Space Harrier led to a wave of physical (or “taikan”, translating to “bodily sensation”) arcade games. Sega themselves would make many more, including Out Run, Thunder Blade, After Burner and Power Drift, and culminating in the terrifying all-axis-spinning G-LOC: Air Battle. Meanwhile, other companies also picked up the ball and ran with it to great effect.

Space Harrier arcade cabinet

Sega’s sit-down Space Harrier arcade cabinet in all its angular glory. Credit: Wikimedia Commons.

The rivals

Namco were particularly enthusiastic adopters, with titles as diverse as Prop Cycle, Alpine Racer and Final Furlong, culminating in arguably the creative pinnacle of the form – Ridge Racer Full Scale, in which the player sat in a real-life Mazda MX-5 sports convertible (with working dials and air blowing through the vents) in front of a giant super-wide screen. (Indeed, the environment was so realistic that it slightly backfired – the car didn’t move, so having your eyes telling you you were pulling off a high-speed drift around a mountain racetrack while all your other senses insisted that you were, in fact, totally stationary, was disorientating and could ironically trigger a feeling of motion sickness.)

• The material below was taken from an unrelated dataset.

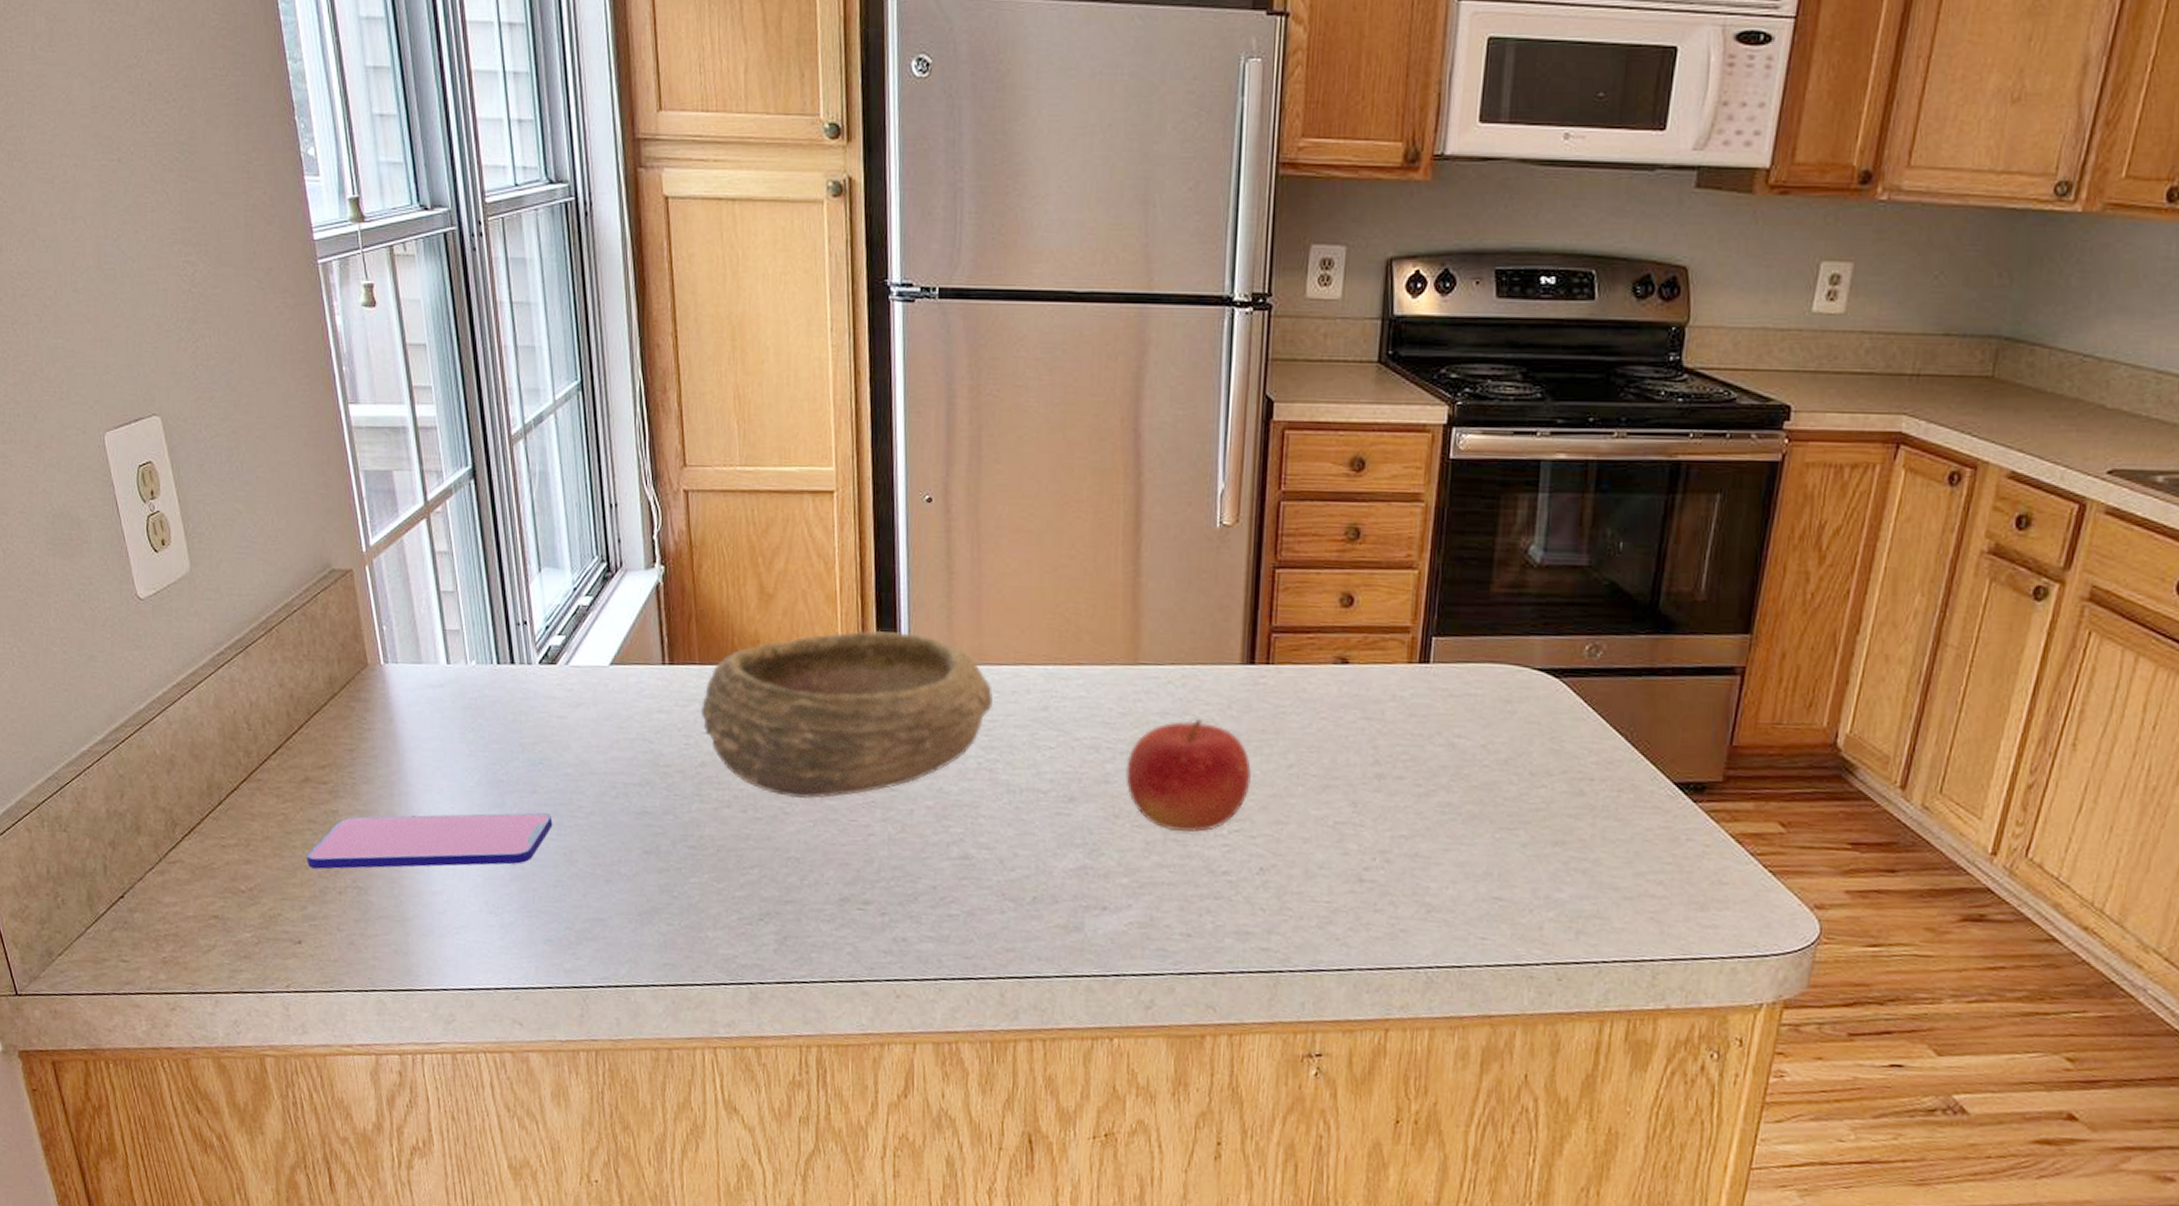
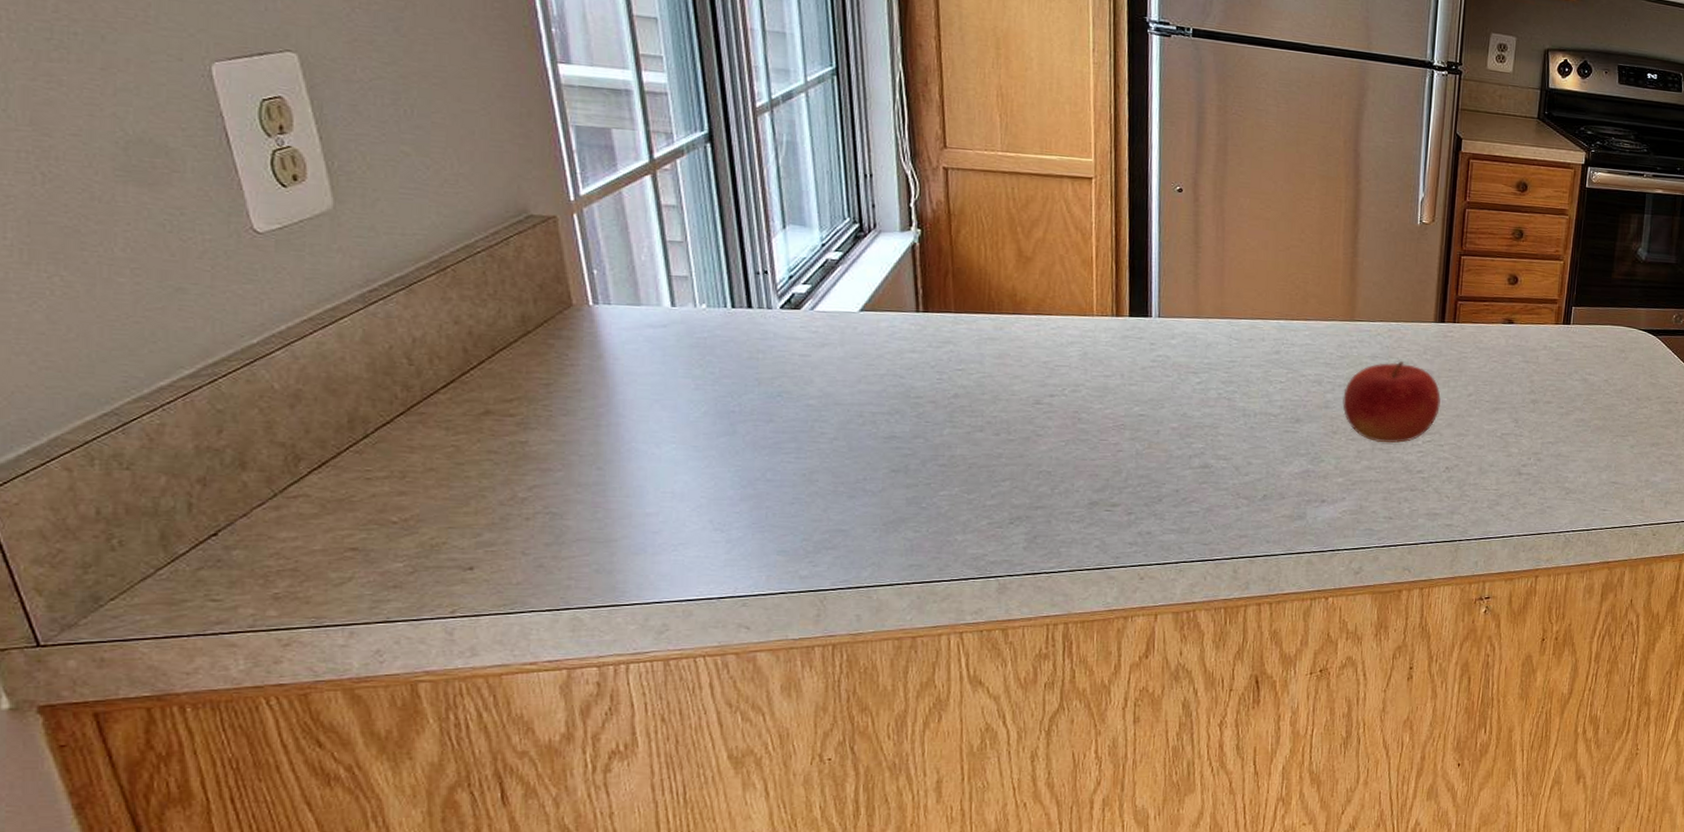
smartphone: present [307,812,553,869] -> none [484,439,791,497]
bowl: present [700,630,993,799] -> none [954,289,1232,424]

Konami, meanwhile, gave arcade-goers serious workouts with high-activity games like the exhausting, motion-sensing Police 24/7 (in which you basically had to mime your way through a particularly energetic episode of Starsky And Hutch, ducking behind cover and dodging bullets by moving your body, not a joystick) and the phenomenon that was Dance Dance Revolution, in which not only the cabinet itself but also the player’s performance became a spectator attraction.

Ridge Racer Full Scale arcade cabinet

The eye-catching, floorspace-filling Ridge Racer Full Scale arcade cabinet. Credit: Chaheel Riens/Wikimedia Commons.

Massively multiplayer

The next step – and a logical progression – was to turn those spectators into paying participants, so everything scaled up again with truly gigantic cabinets that could only fit into the most cavernous of dedicated arcades. Namco’s epic cooperative space opera Galaxian 3 seated six pilots in its most compact incarnation – still a chunky 17 feet by 8 feet – but a special version for a Japanese trade exhibition catered for a staggering 28 players in a custom-built circular room with the game projected on the walls and a hydraulic motion unit shifting the whole construction around.

But the most successful multi-cockpit games were those that went back to the genesis of the sit-down format: the racers. And while Ridge Racer, Out Run and Virtua Racing all had multi-seat iterations, the daddy of them all was another Sega flagship – Daytona USA, which pitted up to EIGHT friends and strangers against each other at once in races guaranteed to be over in a couple of minutes, leaving the machines free for the next group of eager and full-pocketed punters. (Or indeed, the same ones keen for a rematch.)

The old problem had been solved. By going full-circle back to dedicated cabinets offering a unique and lavishly-presented experience, arcades had reinvented and saved themselves, carving out a niche somewhere between the old walls of stand-up cabs and a theme park.

It was undoubtedly Sega who led the rescue, with what became and are still some of their most famous brands. But an entire industry that had almost killed itself with greedy, plain-packaging cheapskatery saw which way the wind was blowing and jumped on the bandwagon with their own array of curious cabinets.

The just-in-time return of dedicated cabs gave the arcades a second golden age, as well as paving the way for home innovations like the Wii and Guitar Hero. Let’s give them a standing (or sitting or spinning around, as appropriate) ovation.